Garbačiauskienė, M. (1962). On the stages of distinction of similar grammatical concepts. Psichologija, 2, 19-33. https://doi.org/10.15388/Psichol.1962.2.8848

Abstract

1. The purpose of this survey was to find out how the process of distinction of grammatical knowledge systems of similar morphological and syntactic word concepts develops. A complex interaction of this knowledge (whose individual traits have both similarities and differences) requires to analyze “the difference inside the sameness” (Engels) and thus helps to identify different stages of development of the most complex form via contrasting distinctive objects. The quality of contrasting (as the substantiation of difference) was the key criterion for determination of the stages of differentiation of similar grammatical knowledge.

2. For that purpose, an individual declarative experiment was carried out with 19 students of the sixth grade and 23 students of the seventh grade. The object of investigation was to examine students’ abilities to distinguish (practically and theoretically): a) a noun and a subject of a sentence; b) a verb and a predicate; c) an adjective and an attribute; d) a part of speech and a part of a sentence. At the beginning students had to mark in the text, for instance, verbs and predicates, then define them and point out their differences.

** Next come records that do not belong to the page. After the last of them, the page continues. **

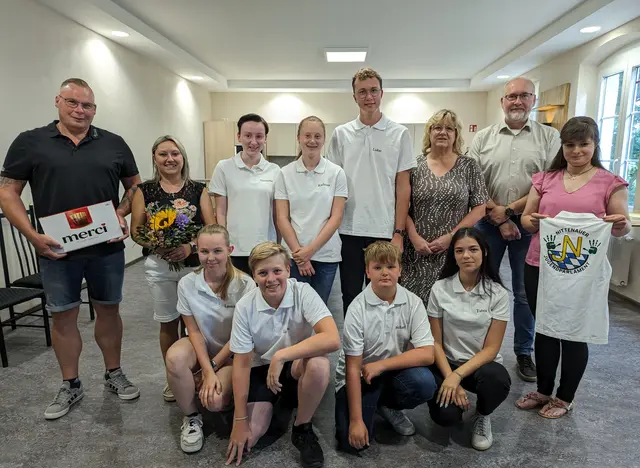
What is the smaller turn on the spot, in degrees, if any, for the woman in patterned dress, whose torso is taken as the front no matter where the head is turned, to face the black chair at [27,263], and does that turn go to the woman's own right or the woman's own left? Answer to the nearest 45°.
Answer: approximately 90° to the woman's own right

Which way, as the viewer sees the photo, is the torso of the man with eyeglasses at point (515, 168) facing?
toward the camera

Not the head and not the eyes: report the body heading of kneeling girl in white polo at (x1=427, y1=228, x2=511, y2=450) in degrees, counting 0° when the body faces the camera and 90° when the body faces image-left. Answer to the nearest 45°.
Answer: approximately 0°

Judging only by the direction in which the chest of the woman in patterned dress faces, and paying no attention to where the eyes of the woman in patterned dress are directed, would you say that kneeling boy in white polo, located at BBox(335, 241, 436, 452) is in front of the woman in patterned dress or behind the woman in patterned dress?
in front

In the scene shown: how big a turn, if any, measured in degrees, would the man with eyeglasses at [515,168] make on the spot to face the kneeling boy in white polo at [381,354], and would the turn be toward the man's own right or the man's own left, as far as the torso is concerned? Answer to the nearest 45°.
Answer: approximately 45° to the man's own right

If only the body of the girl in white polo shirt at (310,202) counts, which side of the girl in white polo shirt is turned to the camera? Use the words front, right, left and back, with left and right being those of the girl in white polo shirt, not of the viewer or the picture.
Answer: front

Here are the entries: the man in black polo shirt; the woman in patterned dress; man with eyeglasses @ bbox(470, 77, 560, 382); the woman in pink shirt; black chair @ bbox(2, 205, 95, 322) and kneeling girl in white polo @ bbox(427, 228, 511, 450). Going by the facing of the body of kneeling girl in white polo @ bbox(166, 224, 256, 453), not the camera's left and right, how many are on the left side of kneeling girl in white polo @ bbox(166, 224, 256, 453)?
4

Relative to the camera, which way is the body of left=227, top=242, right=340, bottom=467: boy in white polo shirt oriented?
toward the camera

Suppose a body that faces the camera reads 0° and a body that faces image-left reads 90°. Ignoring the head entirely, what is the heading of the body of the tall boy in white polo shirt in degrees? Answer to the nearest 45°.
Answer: approximately 0°

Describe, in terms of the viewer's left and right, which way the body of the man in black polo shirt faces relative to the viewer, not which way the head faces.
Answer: facing the viewer

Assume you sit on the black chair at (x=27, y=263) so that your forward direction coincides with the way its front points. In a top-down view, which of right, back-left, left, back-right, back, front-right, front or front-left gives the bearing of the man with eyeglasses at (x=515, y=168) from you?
front

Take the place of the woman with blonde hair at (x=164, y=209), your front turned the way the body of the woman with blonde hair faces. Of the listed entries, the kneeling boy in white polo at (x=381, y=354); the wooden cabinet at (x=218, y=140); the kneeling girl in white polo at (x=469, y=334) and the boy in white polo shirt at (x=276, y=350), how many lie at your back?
1
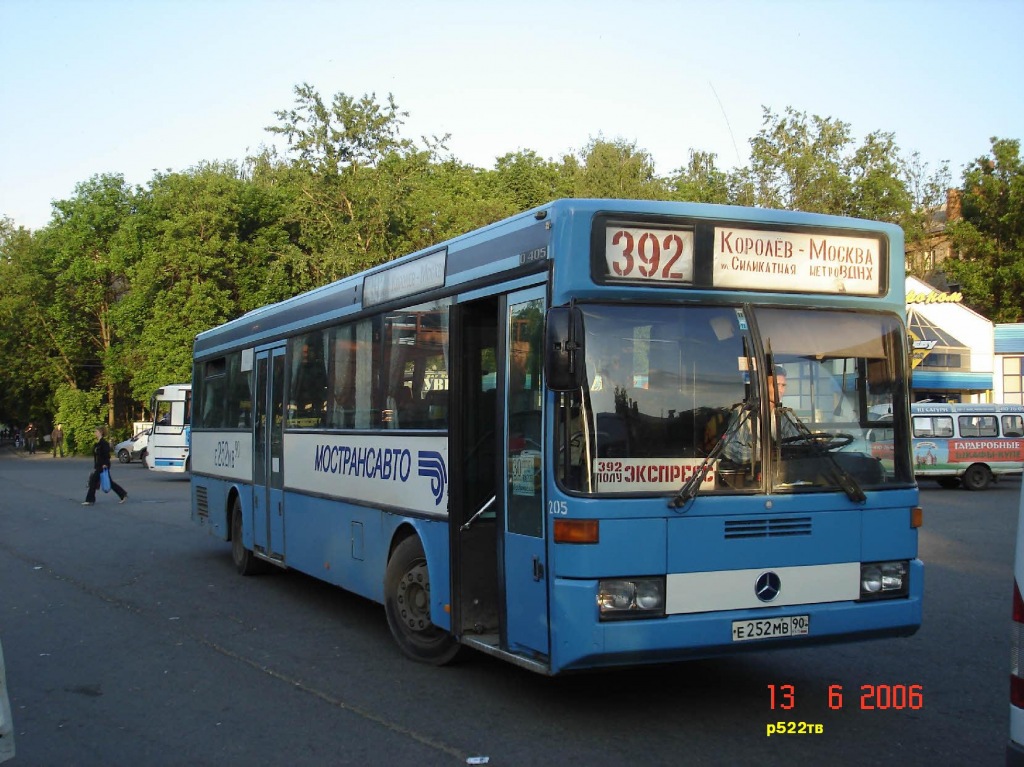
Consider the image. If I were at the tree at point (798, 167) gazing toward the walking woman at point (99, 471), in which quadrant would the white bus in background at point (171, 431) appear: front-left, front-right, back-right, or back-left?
front-right

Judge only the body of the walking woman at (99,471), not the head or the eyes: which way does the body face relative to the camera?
to the viewer's left

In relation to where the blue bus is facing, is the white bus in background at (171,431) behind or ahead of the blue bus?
behind

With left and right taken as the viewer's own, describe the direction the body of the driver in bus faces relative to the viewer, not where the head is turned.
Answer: facing the viewer and to the right of the viewer

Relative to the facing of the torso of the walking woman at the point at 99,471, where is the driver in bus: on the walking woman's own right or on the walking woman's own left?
on the walking woman's own left

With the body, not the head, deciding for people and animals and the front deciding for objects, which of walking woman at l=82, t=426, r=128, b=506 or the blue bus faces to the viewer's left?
the walking woman

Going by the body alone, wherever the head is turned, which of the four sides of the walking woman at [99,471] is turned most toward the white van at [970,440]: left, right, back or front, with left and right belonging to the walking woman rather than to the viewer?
back

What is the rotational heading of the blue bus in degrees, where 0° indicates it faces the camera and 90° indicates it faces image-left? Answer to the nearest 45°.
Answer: approximately 315°

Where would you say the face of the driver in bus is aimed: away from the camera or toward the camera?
toward the camera

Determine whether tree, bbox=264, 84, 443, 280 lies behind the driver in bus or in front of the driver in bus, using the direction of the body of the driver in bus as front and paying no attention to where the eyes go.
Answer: behind
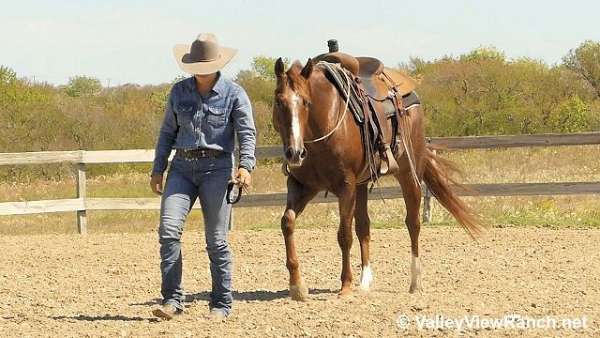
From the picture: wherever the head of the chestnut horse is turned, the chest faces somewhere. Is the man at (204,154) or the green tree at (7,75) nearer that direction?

3. Five stages of differentiation of parts of speech from parts of sentence, characteristic to students, have been established: first, when parts of speech and parts of sentence are considered absolutely identical or just ranged (without any identification in any sense); second, when established similarity and difference are not yet inter-dependable as grammatical categories of gender and voice (similarity is not yet a basis to establish a difference); third, when determination of an outer inessential difference is based on identification of a general feature; fourth, differentiating is made according to the main but not equivalent to parts of speech and parts of sentence, feature; fifth, differentiation through sameness according to essential feature.

4. The fact that the majority of students in VI-VII grades remain in the third and fourth stages can be explained by an unsolved issue in grammar teaching methods regarding contrasted parts of speech and parts of sentence, and the course-book of their the mother tongue does not include the comparison of these grammatical concepts (nor possibilities to compare them).